第19章 戻りたい
週末、未成年なので
母親に同席してもらって契約書にサイン。
Q-BOYSは
モデル事務所との契約だけかと思ったが
連絡を取ったときに
プロダクション契約も同時に行うということ。
毎年数万人の応募があり、
最近でも人気俳優として輩出している雑誌。
なので芸能界を目指す若者から
高い支持を得ているようだ。
「じゃあこのあとすぐ
宣材のための写真撮ろっか」
「初日から…。
何も用意してないんですけど大丈夫ですか?」
「うん。

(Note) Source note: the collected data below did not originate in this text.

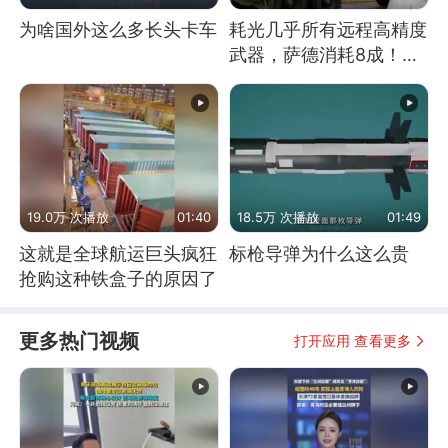
为啥国外这么多长头卡车
耗光几乎所有远程高精度
武器，萨德消耗8成！美
国还敢嘲笑俄军吗
19.0万 次播放
01:40
18.5万 次播放
01:49
这就是全球航运巨头疯狂
标枪导弹为什么这么贵
抢购这种铁盒子的原因了
更多热门视频
打开应用 查看更多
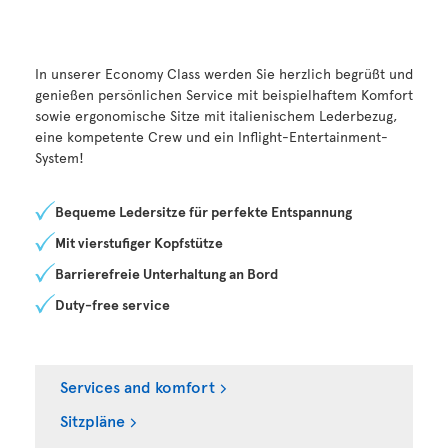
In unserer Economy Class werden Sie herzlich begrüßt und
genießen persönlichen Service mit beispielhaftem Komfort
sowie ergonomische Sitze mit italienischem Lederbezug,
eine kompetente Crew und ein Inflight-Entertainment-
System!
Bequeme Ledersitze für perfekte Entspannung
Mit vierstufiger Kopfstütze
Barrierefreie Unterhaltung an Bord
Duty-free service
Services and komfort
Sitzpläne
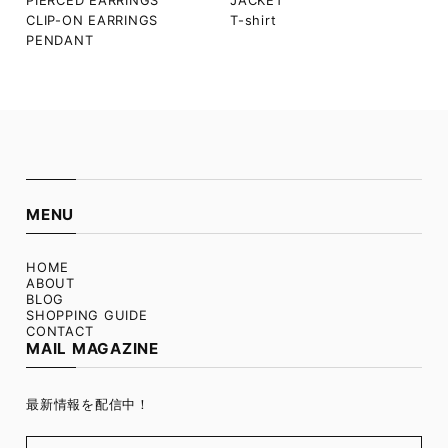
PIERCED EARRINGS
JACKET
CLIP-ON EARRINGS
T-shirt
PENDANT
MENU
HOME
ABOUT
BLOG
SHOPPING GUIDE
CONTACT
MAIL MAGAZINE
最新情報を配信中！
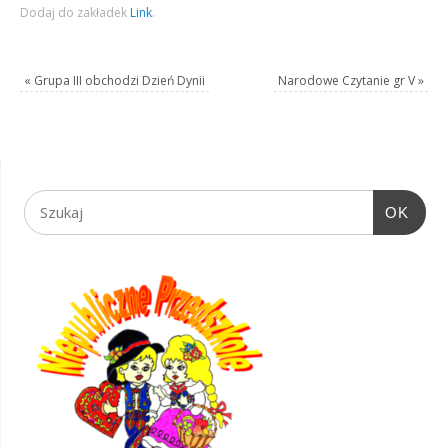
Dodaj do zakładek
Link
.
«
Grupa III obchodzi Dzień Dynii
Narodowe Czytanie gr V
»
OK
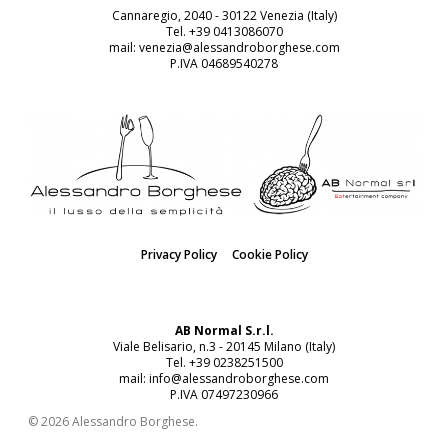
Cannaregio, 2040 - 30122 Venezia (Italy)
Tel. +39 0413086070
mail: venezia@alessandroborghese.com
P.IVA 04689540278
Privacy Policy
Cookie Policy
AB Normal S.r.l.
Viale Belisario, n.3 - 20145 Milano (Italy)
Tel. +39 0238251500
mail: info@alessandroborghese.com
P.IVA 07497230966
© 2026 Alessandro Borghese.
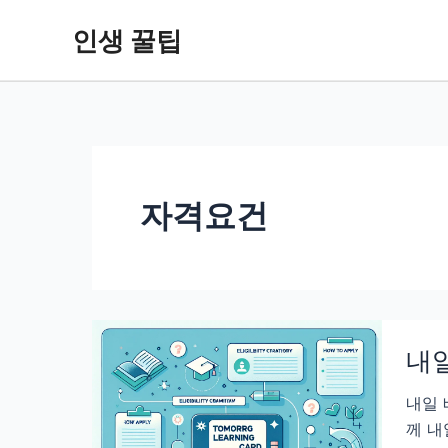
콘
인생 꿀팁
텐
츠
로
건
너
뛰
기
자격요건
내일
내일 
께 내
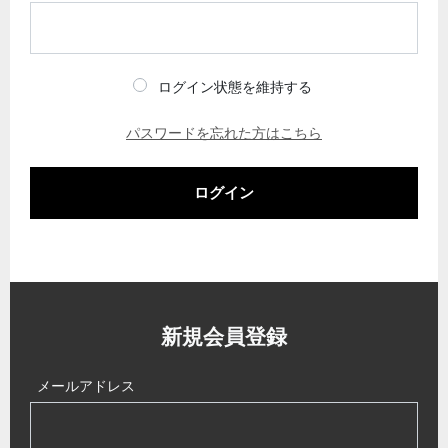
ログイン状態を維持する
パスワードを忘れた方はこちら
ログイン
新規会員登録
メールアドレス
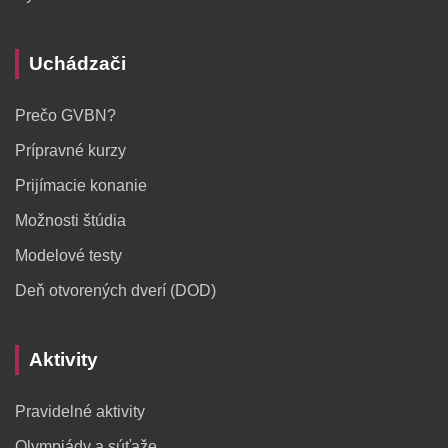
Uchádzači
Prečo GVBN?
Prípravné kurzy
Prijímacie konanie
Možnosti štúdia
Modelové testy
Deň otvorených dverí (DOD)
Aktivity
Pravidelné aktivity
Olympiády a súťaže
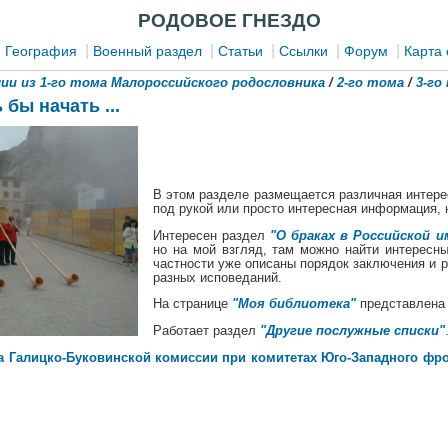
РОДОВОЕ ГНЕЗДО
|
|
|
|
|
|
География
Военный раздел
Статьи
Ссылки
Форум
Карта 
ии из 1-го тома Малороссийского родословника
/
2-го тома
/
3-го
 бы начать ...
В этом разделе размещается различная интерес
под рукой или просто интересная информация,
Интересен раздел
"О браках в Российской и
но на мой взгляд, там можно найти интересн
частности уже описаны порядок заключения и р
разных исповеданий.
На странице
"Моя библиотека"
представлена 
Работает раздел
"Другие послужные списки"
а Галицко-Буковинской комиссии при комитетах Юго-Западного фро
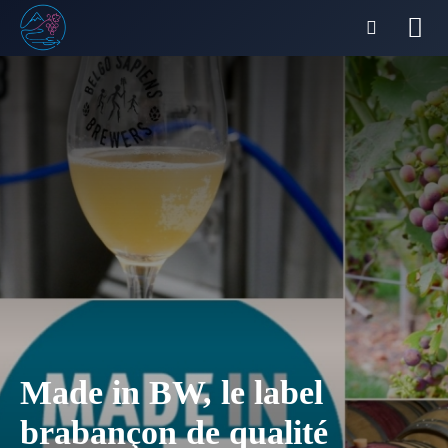
Made in BW, le label
brabançon de qualité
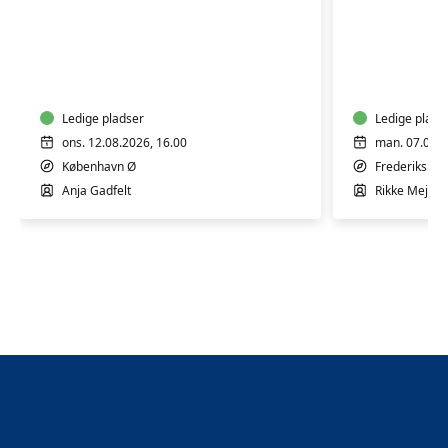
Fødselsforberedelse
Fødselsf
for
for
førstegangsfødende
førstega
Ledige pladser
Ledige plads
ons. 12.08.2026, 16.00
man. 07.09.2
København Ø
Frederiksber
Anja Gadfelt
Rikke Mejlh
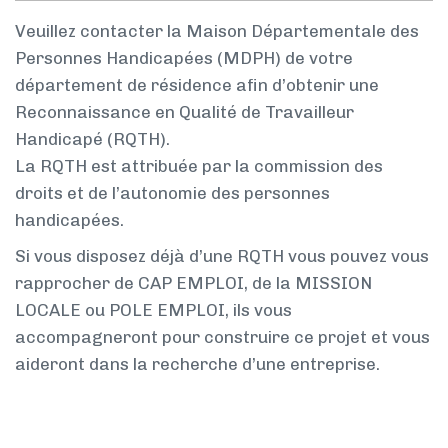
Veuillez contacter la Maison Départementale des
Personnes Handicapées (MDPH) de votre
département de résidence afin d’obtenir une
Reconnaissance en Qualité de Travailleur
Handicapé (RQTH).
La RQTH est attribuée par la commission des
droits et de l’autonomie des personnes
handicapées.
Si vous disposez déjà d’une RQTH vous pouvez vous
rapprocher de CAP EMPLOI, de la MISSION
LOCALE ou POLE EMPLOI, ils vous
accompagneront pour construire ce projet et vous
aideront dans la recherche d’une entreprise.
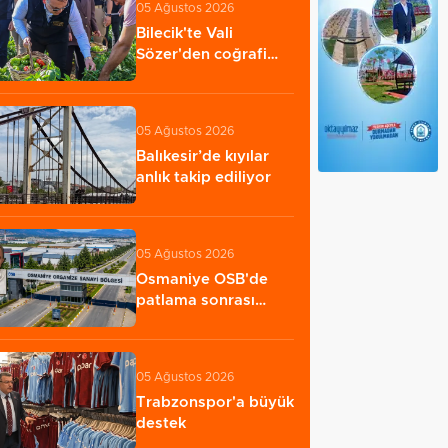
05 Ağustos 2026
Bilecik'te Vali
Sözer'den coğrafi
işaretli Kamber…
05 Ağustos 2026
Balıkesir’de kıyılar
anlık takip ediliyor
05 Ağustos 2026
Osmaniye OSB'de
patlama sonrası
yangın: 2 işçi öldü…
05 Ağustos 2026
Trabzonspor'a büyük
destek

ついてきて~」
宣材写真やらプロフィール写真やら
書きものだけだと思っていたが
当日に写真を撮るとは思わず少々たじろぐ。
「ここから好きな服選んでね。
色々試着していいから」
「えっ。自分で選ぶんですか?」
「あはは。もしかして
ファッション興味ないから困ってる~?」
「ええ…。自分の似合う服とか
分からなくて…」
今日の服だって
私服が無さすぎて兄貴から借りたものだ。
上下一緒になっているものの
手にとっては悩む。
「だったら一つアドバイス。
雑誌モデルは色んな服着てるでしょ?
そして似合ってる。
俳優も
正統派から悪役にだって成って魅せる。
そう考えると
服も演技も似ていると思わない?」
服に着せられるのではなく
自分のものとして魅せる価値を見出す。
モデルの服と同じものを買って
自分には似合わなかったという人は
それに飲み込まれて
自分だけが浮いてしまっただけ。
「なるほど。ご教授有難うございます」
着たい服を選ぶ。
魅せたい自分を選ぶ。
目についた服を手にとり、袖を通した。